As for chores - long complicated list, really? He chose them, and they are:
Daily: feed and water chickens and cats. 20 minutes.
A few times per week: clean cat box, pick up the dishes and garbage he's left around the house (not sure that even counts as a chore, but it won't be done until I take him around and guide him) 20 minutes maybe 4 times per week.
Once per week each: empty dishwasher, take out garbage, and some weeks we can get him to do one other thing, like rake leaves or help us with some farm project. So like 20 more minutes three times, maybe two.
That's it for chores. He's homeschooled and is only needing to do an hour or so of academics most days, none on the days he has two extracurricular activities, up to 2 hours on the days the hired tutor comes. He does read most days for 20 minutes to an hour. So it's not like his list of chores are supposed to be done after being away at school for 7 hours, but even if they were, seriously, that's a tiny list of chores. And they are what he chose. We've brought it up in counseling and at home from time to time over the years if he'd want different ones and he said no, he wants those, he just doesn't want to do them.
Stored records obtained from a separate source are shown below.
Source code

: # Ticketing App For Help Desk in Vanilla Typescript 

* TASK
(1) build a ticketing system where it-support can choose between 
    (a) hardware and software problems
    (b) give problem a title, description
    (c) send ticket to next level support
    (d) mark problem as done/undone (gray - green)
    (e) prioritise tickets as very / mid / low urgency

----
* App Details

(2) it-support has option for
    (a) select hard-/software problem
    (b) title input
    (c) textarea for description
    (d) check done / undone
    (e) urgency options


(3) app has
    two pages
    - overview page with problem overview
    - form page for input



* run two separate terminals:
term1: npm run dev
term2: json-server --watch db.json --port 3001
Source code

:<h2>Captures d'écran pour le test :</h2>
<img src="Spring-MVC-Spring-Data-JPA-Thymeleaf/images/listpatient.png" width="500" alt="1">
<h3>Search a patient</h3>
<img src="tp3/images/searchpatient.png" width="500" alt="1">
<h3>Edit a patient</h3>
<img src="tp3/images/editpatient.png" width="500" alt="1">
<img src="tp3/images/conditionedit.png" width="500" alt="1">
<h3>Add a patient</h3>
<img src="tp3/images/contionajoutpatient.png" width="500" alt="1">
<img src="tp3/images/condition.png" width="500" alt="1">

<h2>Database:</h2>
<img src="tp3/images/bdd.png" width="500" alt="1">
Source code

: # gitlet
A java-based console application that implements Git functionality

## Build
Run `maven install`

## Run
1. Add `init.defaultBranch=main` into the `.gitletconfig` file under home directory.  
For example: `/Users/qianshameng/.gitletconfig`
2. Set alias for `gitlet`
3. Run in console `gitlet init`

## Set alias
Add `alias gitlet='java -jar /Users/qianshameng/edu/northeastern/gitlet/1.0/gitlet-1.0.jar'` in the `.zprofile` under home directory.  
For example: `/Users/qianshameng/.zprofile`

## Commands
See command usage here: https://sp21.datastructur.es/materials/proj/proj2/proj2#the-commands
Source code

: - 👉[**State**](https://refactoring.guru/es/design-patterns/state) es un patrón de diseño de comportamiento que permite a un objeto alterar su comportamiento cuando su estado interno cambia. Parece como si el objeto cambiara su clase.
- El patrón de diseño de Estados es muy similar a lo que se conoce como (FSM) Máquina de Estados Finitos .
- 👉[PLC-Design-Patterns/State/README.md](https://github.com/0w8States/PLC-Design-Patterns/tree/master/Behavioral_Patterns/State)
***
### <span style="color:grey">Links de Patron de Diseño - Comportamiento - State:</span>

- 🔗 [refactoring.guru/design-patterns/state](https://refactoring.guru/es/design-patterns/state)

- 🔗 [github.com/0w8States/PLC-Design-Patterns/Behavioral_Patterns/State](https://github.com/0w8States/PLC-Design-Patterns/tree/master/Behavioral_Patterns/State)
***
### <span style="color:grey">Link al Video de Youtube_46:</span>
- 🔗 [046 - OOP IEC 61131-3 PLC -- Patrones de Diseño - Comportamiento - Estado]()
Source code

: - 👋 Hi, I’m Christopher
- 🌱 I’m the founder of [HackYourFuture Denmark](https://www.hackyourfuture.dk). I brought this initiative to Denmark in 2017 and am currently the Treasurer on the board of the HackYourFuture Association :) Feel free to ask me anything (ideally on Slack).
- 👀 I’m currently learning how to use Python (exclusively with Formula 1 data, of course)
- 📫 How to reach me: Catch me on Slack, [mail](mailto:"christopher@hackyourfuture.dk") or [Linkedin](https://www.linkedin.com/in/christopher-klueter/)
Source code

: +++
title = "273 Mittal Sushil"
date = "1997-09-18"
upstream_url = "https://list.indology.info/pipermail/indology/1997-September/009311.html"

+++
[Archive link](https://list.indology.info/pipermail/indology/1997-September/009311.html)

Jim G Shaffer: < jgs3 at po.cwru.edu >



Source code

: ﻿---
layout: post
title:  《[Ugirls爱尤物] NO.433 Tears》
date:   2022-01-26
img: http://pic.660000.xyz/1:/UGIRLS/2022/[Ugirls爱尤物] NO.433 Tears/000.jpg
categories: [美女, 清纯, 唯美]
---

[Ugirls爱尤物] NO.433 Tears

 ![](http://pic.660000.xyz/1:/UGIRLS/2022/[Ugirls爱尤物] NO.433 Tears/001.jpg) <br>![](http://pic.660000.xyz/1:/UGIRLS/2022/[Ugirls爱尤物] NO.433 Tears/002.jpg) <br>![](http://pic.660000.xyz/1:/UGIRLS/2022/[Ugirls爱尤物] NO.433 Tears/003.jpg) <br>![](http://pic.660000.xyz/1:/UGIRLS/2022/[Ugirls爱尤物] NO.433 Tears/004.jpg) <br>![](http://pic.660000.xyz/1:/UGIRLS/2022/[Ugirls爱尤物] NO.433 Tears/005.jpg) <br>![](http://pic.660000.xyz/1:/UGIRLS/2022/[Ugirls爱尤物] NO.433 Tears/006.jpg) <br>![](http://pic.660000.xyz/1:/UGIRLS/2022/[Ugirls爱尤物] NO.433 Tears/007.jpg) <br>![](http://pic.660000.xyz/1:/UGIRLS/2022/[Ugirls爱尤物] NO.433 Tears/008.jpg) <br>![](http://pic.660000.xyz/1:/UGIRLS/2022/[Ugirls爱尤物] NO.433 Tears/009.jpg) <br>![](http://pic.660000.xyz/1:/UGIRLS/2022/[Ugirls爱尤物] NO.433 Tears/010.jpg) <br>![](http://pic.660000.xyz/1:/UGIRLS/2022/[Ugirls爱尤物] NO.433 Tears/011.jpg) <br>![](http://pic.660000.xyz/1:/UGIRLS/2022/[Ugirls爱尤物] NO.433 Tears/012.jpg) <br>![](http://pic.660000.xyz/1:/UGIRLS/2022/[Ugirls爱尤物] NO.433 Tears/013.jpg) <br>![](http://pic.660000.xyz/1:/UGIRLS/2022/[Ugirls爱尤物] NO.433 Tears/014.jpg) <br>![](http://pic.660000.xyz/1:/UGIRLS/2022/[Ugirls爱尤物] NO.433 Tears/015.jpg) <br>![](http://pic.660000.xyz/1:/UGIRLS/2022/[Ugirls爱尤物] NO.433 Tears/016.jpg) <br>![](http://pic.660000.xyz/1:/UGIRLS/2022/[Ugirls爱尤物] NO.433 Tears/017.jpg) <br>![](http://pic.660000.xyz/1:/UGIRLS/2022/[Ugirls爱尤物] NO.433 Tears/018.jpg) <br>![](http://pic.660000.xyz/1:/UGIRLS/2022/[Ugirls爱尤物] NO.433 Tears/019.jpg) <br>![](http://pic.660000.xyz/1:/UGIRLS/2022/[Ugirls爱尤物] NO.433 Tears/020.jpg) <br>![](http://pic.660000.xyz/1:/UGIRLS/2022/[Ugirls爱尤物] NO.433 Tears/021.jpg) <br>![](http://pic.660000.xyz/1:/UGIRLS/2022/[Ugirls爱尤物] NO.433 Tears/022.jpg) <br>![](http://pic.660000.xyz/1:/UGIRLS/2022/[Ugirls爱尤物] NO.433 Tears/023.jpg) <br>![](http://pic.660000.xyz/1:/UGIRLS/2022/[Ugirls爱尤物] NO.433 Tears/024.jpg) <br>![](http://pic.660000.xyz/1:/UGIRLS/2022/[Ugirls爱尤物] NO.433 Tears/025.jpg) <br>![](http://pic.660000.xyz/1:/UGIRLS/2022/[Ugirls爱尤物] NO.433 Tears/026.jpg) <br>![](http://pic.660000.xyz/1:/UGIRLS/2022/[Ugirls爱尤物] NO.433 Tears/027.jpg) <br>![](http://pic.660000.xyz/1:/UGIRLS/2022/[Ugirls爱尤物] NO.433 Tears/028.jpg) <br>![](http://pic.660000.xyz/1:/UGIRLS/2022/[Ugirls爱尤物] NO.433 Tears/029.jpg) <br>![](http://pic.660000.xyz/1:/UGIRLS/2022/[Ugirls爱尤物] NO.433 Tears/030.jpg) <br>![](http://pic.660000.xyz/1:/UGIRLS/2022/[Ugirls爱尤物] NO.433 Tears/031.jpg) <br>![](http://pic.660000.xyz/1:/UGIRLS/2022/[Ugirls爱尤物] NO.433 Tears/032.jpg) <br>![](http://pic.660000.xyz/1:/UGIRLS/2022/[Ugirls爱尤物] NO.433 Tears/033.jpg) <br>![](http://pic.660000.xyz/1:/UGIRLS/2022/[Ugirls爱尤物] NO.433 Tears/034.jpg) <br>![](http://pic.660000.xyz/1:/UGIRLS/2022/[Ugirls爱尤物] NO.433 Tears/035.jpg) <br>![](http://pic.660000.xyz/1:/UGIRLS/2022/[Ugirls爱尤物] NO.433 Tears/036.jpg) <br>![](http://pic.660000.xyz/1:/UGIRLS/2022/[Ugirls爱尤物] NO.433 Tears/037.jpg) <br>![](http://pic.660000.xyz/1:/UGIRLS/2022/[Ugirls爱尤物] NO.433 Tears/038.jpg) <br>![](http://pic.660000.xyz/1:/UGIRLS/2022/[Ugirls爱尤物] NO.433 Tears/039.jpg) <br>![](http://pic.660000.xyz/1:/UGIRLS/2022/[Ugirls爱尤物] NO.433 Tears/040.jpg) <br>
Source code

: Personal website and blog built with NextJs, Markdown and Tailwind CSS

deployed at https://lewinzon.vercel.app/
I'm definitely not diagnosis shopping. I have only changed psychiatrists when we had to when our insurance changed and we couldn't stay with the existing one. I've never changed due to not liking a diagnosis or any other reason other than the current one not taking our new insurance. I don't care one way or the other except that if he is on the spectrum, there are free services, and more services, available to him. And I realize psychiatrists don't diagnose autism. He has two psychiatrists at the moment and both want another evaluation by Alta since this will be the first evaluation that's been done with him not medicated.
As for the 5 year old bi polar diagnosis, the next psychiatrist we had, which was I think when he was around 7, said he felt that's what he had but that he was leery of calling it that, so he changed it to a general mood disorder. And that's how it's been ever since, mood disorder and ADHD. Severely emotionally disturbed according to the therapist but I know she also does not necessarily diagnose and I think SED is more of a legal term. My dad has bi polar as well.